Politics Magazine

Joyce's Dubliners: "The Sisters"

Posted on the 01 June 2013 by Erictheblue

Jimjoyce

No one has ever been able to figure out why the first story is called "The Sisters," for it is about the troubled priest, who dies in the course of the very short story, and the boy narrator he has befriended.  The boy lives with his aunt and uncle, so it may not be the first time his life has been affected by death, but it quite likely is the first time he is conscious of his own reaction.  He walks up to the house where the priest lived with his two sisters and thinks of entering to pay his respects.  Then:

I wished to go in and look at him but I had not the courage to knock.  I walked away slowly along the sunny side of the street, reading all the theatrical advertisements in the shop-windows as I went.  I found it strange that neither I nor the day seemed in a mourning mood and I felt even annoyed at discovering in myself a sensation of freedom as if I had been freed from something by his death.

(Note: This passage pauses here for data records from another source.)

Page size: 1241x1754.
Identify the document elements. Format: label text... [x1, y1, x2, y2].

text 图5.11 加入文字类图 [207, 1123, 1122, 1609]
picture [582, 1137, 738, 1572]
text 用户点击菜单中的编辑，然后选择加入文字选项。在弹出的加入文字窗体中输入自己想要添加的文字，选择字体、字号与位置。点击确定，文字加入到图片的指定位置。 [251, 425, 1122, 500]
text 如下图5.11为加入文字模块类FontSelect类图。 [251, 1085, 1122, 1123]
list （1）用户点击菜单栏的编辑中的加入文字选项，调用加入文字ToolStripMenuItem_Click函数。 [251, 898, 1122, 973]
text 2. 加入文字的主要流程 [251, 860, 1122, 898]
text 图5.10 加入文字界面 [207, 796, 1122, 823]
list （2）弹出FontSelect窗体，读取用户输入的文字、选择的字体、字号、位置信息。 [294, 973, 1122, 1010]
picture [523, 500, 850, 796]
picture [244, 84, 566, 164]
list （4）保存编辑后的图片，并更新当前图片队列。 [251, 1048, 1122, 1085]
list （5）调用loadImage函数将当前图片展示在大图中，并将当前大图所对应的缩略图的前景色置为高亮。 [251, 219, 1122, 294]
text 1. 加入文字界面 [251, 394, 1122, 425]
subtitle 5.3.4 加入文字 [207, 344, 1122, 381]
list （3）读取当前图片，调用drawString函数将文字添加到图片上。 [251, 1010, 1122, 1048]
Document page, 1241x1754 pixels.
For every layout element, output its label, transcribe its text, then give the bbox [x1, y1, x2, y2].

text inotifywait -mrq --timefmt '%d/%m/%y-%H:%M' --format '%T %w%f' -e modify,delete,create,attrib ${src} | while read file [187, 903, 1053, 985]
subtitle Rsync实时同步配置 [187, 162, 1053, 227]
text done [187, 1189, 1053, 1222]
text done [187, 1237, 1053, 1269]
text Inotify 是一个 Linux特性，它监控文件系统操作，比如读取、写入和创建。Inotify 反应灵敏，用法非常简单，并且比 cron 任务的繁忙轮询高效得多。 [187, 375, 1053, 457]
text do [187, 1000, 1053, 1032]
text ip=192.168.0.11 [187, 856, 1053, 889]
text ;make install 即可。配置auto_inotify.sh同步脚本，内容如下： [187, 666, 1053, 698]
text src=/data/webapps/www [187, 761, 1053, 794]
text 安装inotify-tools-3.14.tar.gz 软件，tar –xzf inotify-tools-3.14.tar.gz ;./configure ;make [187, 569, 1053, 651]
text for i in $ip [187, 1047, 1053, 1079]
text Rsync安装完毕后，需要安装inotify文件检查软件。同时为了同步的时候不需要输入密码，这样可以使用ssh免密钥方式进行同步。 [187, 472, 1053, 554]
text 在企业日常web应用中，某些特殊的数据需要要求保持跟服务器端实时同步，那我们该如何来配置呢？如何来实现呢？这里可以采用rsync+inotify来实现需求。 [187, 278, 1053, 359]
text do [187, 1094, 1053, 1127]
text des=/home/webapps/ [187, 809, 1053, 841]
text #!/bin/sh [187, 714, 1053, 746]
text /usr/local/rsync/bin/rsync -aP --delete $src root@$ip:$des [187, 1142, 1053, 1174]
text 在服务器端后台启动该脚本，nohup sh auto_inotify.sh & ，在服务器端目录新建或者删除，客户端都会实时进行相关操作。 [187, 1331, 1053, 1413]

Later, accompanied by his aunt, he does visit the mourning house.  When the boy first learned that the priest had died, a friend of his uncle's had hinted broadly that there was something the matter with the priest and his relationship with the boy, and the reader therefore strains, during the visit that closes the story, to discover what that might all be about.  One of the sisters tells a story suggesting that the priest suffered from mental illness, but it's hard to grasp exactly what the truth is, and the story ends. 

This was not the method of O. Henry.  While I have no evidence that it's true, it pleases me to think that the title is a literary tip of the hat to a writer whose method may be detected in Dubliners.